- Given exercise A
Quote the Py-ART walkthrough from "display = pyart.graph.RadarMapDisplay(radar)" to "resolution = 'l')".
- Given exercise B
According to the Py-ART walkthrough, why does its first code block print the Py-ART version?
- Given exercise C
Carry on the Py-ART walkthrough from the point where it stops.

- Text excerpt
+++++
Simple Py-ART Usage



In [4]:

    
#first we do some imports and check the version of Py-ART for consistency
import pyart
from matplotlib import pyplot as plt
import numpy as np
%matplotlib inline
print pyart.__version__









    



1.5.0.dev+65d964f



In [5]:

    
#you can grab the data here: http://figshare.com/articles/Data_for_AMS_Short_Course_on_Open_Source_Radar_Software/1537461
filename = './data/KAMX_20140417_1056'
radar = pyart.io.read(filename)

Data available by FigShare Here: http://figshare.com/articles/Data_for_AMS_Short_Course_on_Open_Source_Radar_Software/1537461 Download and unpack into the data subdirectory of this repository



In [6]:

    
print radar.fields.keys()









    



['differential_phase', 'cross_correlation_ratio', 'spectrum_width', 'reflectivity', 'differential_reflectivity', 'velocity']



In [7]:

    
print radar.fields['reflectivity'].keys()









    



['long_name', 'valid_min', '_FillValue', 'units', 'data', 'valid_max', 'standard_name', 'coordinates']



In [8]:

    
display = pyart.graph.RadarMapDisplay(radar)
f = plt.figure(figsize = [17,4])
plt.subplot(1, 3, 1) 
display.plot_ppi_map('differential_reflectivity', max_lat = 26.5, min_lat =25.4, min_lon = -81., max_lon = -79.5,
                     vmin = -7, vmax = 7, lat_lines = np.arange(20,28,.2), lon_lines = np.arange(-82, -79, .5),
                     resolution = 'l')
+++++
- Data provided
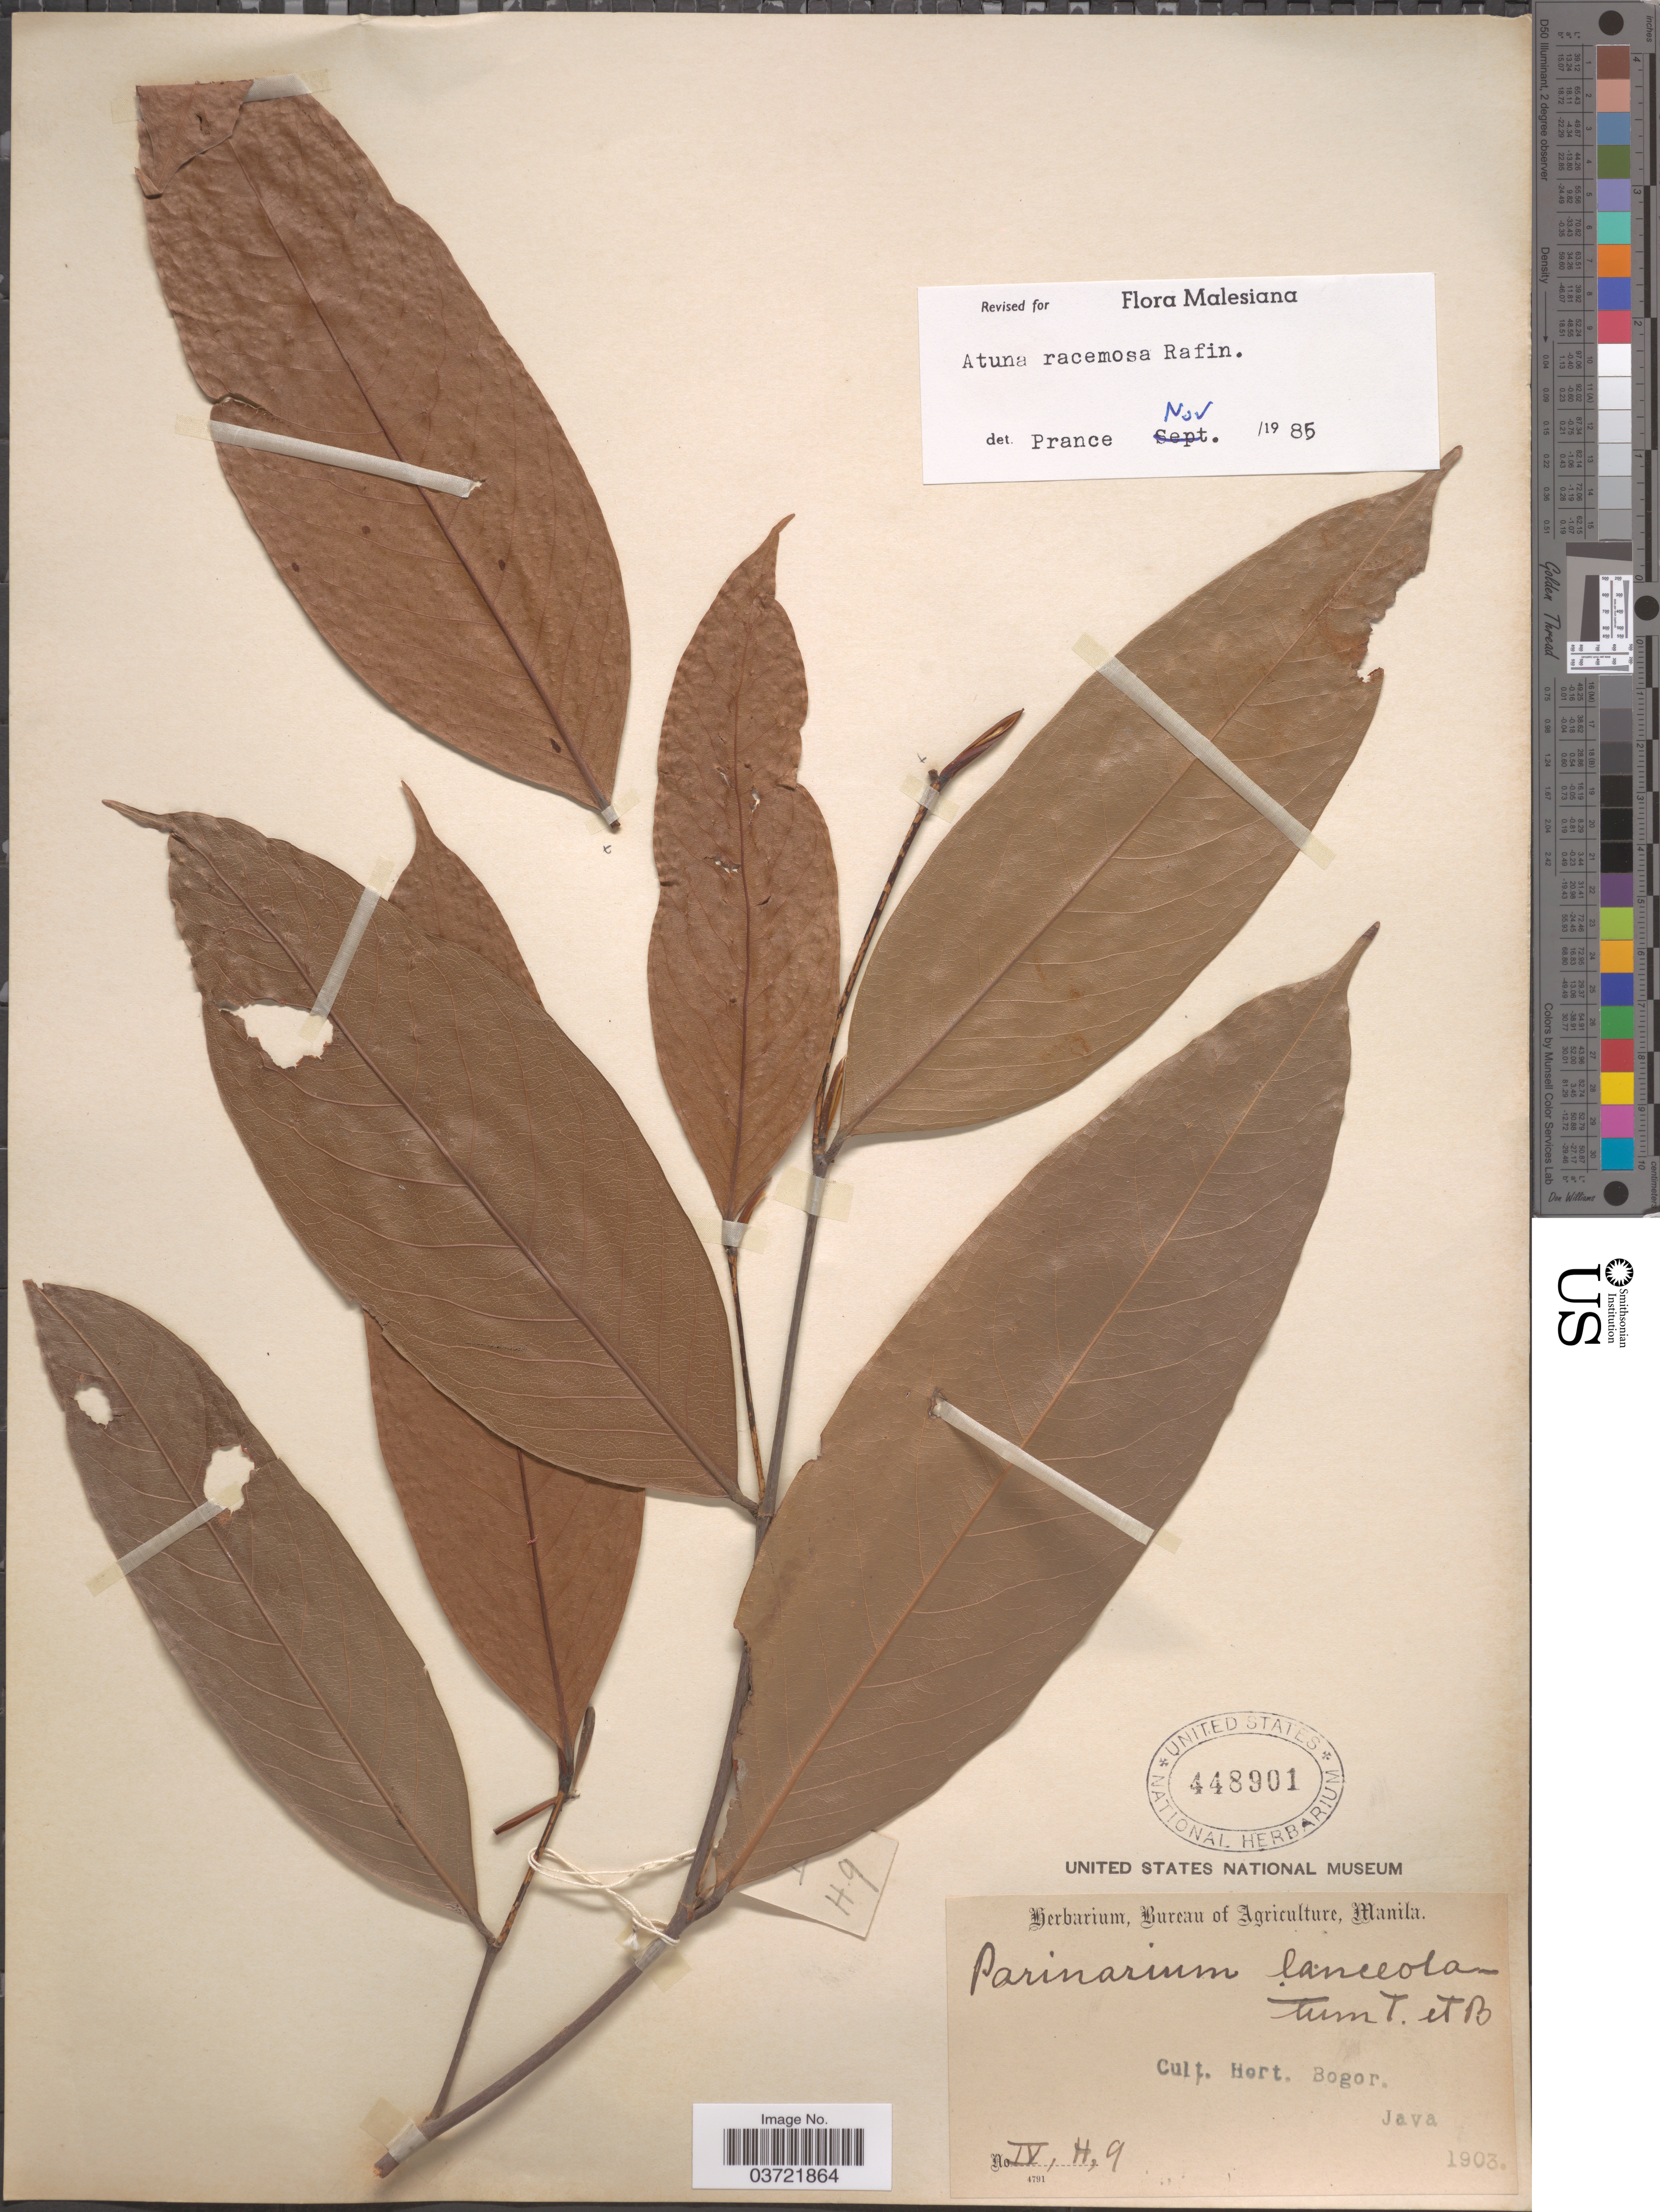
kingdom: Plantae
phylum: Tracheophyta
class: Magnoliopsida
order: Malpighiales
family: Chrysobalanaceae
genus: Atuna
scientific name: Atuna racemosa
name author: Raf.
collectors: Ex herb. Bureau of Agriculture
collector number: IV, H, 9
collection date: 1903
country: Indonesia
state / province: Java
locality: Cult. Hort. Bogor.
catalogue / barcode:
+++++
- Exercise answer A
display = pyart.graph.RadarMapDisplay(radar)
f = plt.figure(figsize = [17,4])
plt.subplot(1, 3, 1) 
display.plot_ppi_map('differential_reflectivity', max_lat = 26.5, min_lat =25.4, min_lon = -81., max_lon = -79.5,
                     vmin = -7, vmax = 7, lat_lines = np.arange(20,28,.2), lon_lines = np.arange(-82, -79, .5),
                     resolution = 'l')

- Exercise answer B
The version is printed for consistency. The comment at the top of that block says the imports are done and the Py-ART version is checked "for consistency."

- Exercise answer C
plt.subplot(1, 3, 2) 
display.plot_ppi_map('reflectivity', max_lat = 26.5, min_lat =25.4, min_lon = -81., max_lon = -79.5,
                     vmin = -8, vmax = 64, lat_lines = np.arange(20,28,.2), lon_lines = np.arange(-82, -79, .5),
                     resolution = 'l')
plt.subplot(1, 3, 3) 
display.plot_ppi_map('velocity', sweep = 1, max_lat = 26.5, min_lat =25.4, min_lon = -81., max_lon = -79.5,
                     vmin = -15, vmax = 15, lat_lines = np.arange(20,28,.2), lon_lines = np.arange(-82, -79, .5),
                     resolution = 'l')



In [9]:

    
zdr = radar.fields['differential_reflectivity']['data']
smooth_zdr = np.zeros_like(zdr)
for i in range(smooth_zdr.shape[0]):
    smooth_zdr[i,:] = \
            pyart.correct.phase_proc.smooth_and_trim(zdr[i,:], 8)

radar.add_field_like('differential_reflectivity', 
                     'differential_reflectivity_smooth', 
                     smooth_zdr, replace_existing = True)



In [10]:

    
display = pyart.graph.RadarMapDisplay(radar)
f = plt.figure(figsize = [17,4])
plt.subplot(1, 3, 1) 
display.plot_ppi_map('differential_reflectivity_smooth', max_lat = 26.5, min_lat =25.4, min_lon = -81., max_lon = -79.5,
                     vmin = -7, vmax = 7, lat_lines = np.arange(20,28,.2), lon_lines = np.arange(-82, -79, .5),
                     resolution = 'i')
plt.subplot(1, 3, 2) 
display.plot_ppi_map('reflectivity', max_lat = 26.5, min_lat =25.4, min_lon = -81., max_lon = -79.5,
                     vmin = -8, vmax = 64, lat_lines = np.arange(20,28,.2), lon_lines = np.arange(-82, -79, .5),
                     resolution = 'i')
plt.subplot(1, 3, 3) 
display.plot_ppi_map('velocity', sweep = 1, max_lat = 26.5, min_lat =25.4, min_lon = -81., max_lon = -79.5,
                     vmin = -15, vmax = 15, lat_lines = np.arange(20,28,.2), lon_lines = np.arange(-82, -79, .5),
                     resolution = 'i')



In [11]:

    
display = pyart.graph.RadarMapDisplay(radar)
f = plt.figure(figsize = [17,4])
plt.subplot(1, 3, 1)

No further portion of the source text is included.